Un panachage générationnel et fonctionnel
L’examen attentif de la vidéo diffusée par le MinDéf russe laisse apparaître 3 sous-marins qui sont les suivants par ordre d’émersion :
– un SNLE du Projet 667BDRM (type Delta IV) qui émerge avec ses barres de plongée situées sur le massif orientées vers le haut. Selon toute vraisemblance, il s’agirait du K-114 Toula, rattaché à la 31e Diviziya des sous-marins de la flotte du Nord.
– le BS-64 Podmoskovié, un ex-SNLE du Projet 667BDRM requalifié en sous-marin à emploi spécial et porteur de semi-submersibles, et que la marine russe présente comme une station de plongée profonde de 1ère classe. Cette unité est rattachée à la 29e Brigade autonome des sous-marins qui est placé sous le contrôle de la Direction principale pour les Études en Eau profonde (GUGI) du Ministère de la Défense.
– un SNLE du Projet 955, très probablement le K-549 Kniaz Vladimir (Projet 955A), rattaché à la 31e Diviziya des sous-marins de la flotte du Nord.
Ces émersions se déroulent de manière progressive, à vitesse d’environ 20cm à la minute, afin de venir à bout des près de 1,5 m de banquise qui tapisse l’océan glacial arctique sur cette zone.
On retrouve donc des SNLE de 3e et 4e génération pour le volet dissuasion de l’exercice, et un sous-marin à emploi spécial pour le volet souveraineté territoriale. Rappelons qu’Oumka-2021 a été présenté par le Mindéf russe comme une « expédition arctique » et qu’il se déroulait en coopération avec la Société de géographie russe.
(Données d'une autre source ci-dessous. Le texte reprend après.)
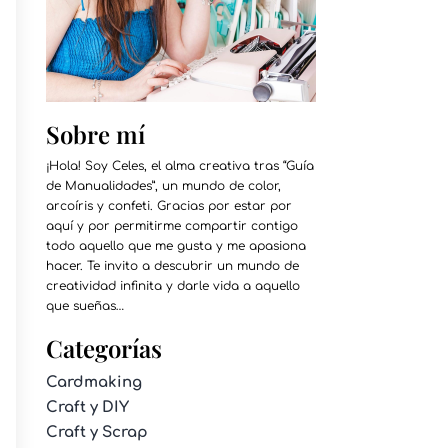
Sobre mí
¡Hola! Soy Celes, el alma creativa tras “Guía
de Manualidades”, un mundo de color,
arcoíris y confeti. Gracias por estar por
aquí y por permitirme compartir contigo
todo aquello que me gusta y me apasiona
hacer. Te invito a descubrir un mundo de
creatividad infinita y darle vida a aquello
que sueñas…
Categorías
Cardmaking
Craft y DIY
Craft y Scrap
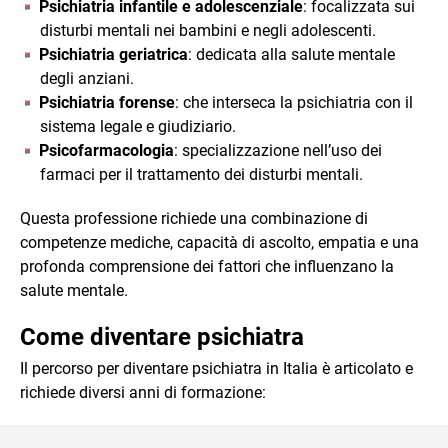
Psichiatria infantile e adolescenziale
: focalizzata sui
disturbi mentali nei bambini e negli adolescenti.
Psichiatria geriatrica
: dedicata alla salute mentale
degli anziani.
Psichiatria forense
: che interseca la psichiatria con il
sistema legale e giudiziario.
Psicofarmacologia
: specializzazione nell’uso dei
farmaci per il trattamento dei disturbi mentali.
Questa professione richiede una combinazione di
competenze mediche, capacità di ascolto, empatia e una
profonda comprensione dei fattori che influenzano la
salute mentale.
Come diventare psichiatra
Il percorso per diventare psichiatra in Italia è articolato e
richiede diversi anni di formazione:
Le GUGI reste en outre directement impliqué pour les opérations ayant vocation à affirmer la souveraineté de la Russie sur le plateau continental arctique.
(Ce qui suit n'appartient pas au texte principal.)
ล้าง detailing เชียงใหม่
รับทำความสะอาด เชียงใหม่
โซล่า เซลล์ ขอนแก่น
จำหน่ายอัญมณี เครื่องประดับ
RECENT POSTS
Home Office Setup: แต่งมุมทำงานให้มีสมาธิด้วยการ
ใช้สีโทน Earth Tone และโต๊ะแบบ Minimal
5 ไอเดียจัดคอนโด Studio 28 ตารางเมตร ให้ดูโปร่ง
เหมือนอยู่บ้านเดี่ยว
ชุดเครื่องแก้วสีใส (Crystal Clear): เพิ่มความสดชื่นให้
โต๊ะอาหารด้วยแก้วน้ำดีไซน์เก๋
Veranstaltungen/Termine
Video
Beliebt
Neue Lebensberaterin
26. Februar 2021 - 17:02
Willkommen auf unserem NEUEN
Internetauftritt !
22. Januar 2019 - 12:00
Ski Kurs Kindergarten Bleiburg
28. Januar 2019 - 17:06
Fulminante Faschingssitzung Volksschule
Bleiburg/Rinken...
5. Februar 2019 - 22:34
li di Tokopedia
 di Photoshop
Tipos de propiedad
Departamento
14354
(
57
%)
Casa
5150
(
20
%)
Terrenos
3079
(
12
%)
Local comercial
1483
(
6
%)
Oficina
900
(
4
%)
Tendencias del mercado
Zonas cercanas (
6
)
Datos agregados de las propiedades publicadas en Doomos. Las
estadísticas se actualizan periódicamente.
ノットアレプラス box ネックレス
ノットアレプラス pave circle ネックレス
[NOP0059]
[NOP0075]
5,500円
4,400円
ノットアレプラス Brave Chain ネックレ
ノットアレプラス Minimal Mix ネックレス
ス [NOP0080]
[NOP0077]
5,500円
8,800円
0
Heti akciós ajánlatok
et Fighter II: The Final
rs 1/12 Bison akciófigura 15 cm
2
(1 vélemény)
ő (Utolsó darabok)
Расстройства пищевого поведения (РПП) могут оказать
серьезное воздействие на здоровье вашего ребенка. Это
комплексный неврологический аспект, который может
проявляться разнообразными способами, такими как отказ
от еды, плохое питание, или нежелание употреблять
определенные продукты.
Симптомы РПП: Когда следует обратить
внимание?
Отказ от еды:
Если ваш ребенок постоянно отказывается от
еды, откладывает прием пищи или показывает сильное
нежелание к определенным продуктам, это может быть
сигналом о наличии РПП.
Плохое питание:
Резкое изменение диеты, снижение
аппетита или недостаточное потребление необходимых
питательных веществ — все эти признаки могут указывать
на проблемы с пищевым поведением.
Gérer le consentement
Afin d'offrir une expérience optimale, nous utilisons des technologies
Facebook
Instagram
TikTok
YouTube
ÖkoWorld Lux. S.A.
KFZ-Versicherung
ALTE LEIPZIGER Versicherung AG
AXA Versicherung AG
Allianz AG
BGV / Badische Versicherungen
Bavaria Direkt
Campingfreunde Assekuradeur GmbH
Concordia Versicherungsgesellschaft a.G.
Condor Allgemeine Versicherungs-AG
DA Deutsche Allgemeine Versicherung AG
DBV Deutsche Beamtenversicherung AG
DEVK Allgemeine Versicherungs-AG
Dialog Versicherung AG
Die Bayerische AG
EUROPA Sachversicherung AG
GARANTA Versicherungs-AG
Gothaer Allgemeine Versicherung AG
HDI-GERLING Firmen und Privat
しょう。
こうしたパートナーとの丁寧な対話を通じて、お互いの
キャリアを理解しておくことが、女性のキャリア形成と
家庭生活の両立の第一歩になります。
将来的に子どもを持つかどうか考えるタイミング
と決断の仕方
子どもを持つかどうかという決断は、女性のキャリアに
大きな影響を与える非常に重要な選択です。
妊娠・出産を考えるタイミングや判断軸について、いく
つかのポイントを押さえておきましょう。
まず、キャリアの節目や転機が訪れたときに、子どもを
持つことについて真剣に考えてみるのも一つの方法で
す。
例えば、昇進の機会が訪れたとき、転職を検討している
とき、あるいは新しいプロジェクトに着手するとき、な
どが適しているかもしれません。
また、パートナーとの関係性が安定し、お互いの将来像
En résumé, Oumka-2021 est un exercice qui visait à réaffirmer la posture de souveraineté de la Russie en Arctique ainsi qu’à démontrer la capacité de ses forces sous-marines à tenir tête à celles de l’OTAN. Au plan opérationnel, Oumka-2021 a permis de vérifier le caractère opérationnel des systèmes d’arme qui équipent les SNLE russes (probablement la nouvelle torpille Fizik et/ou les roquettes) et leur permettent de créer des polynies artificielles en vue de mettre en œuvre des tirs de missiles dans la cadre de la posture de dissuasion, qu’elle soit nucléaire ou non.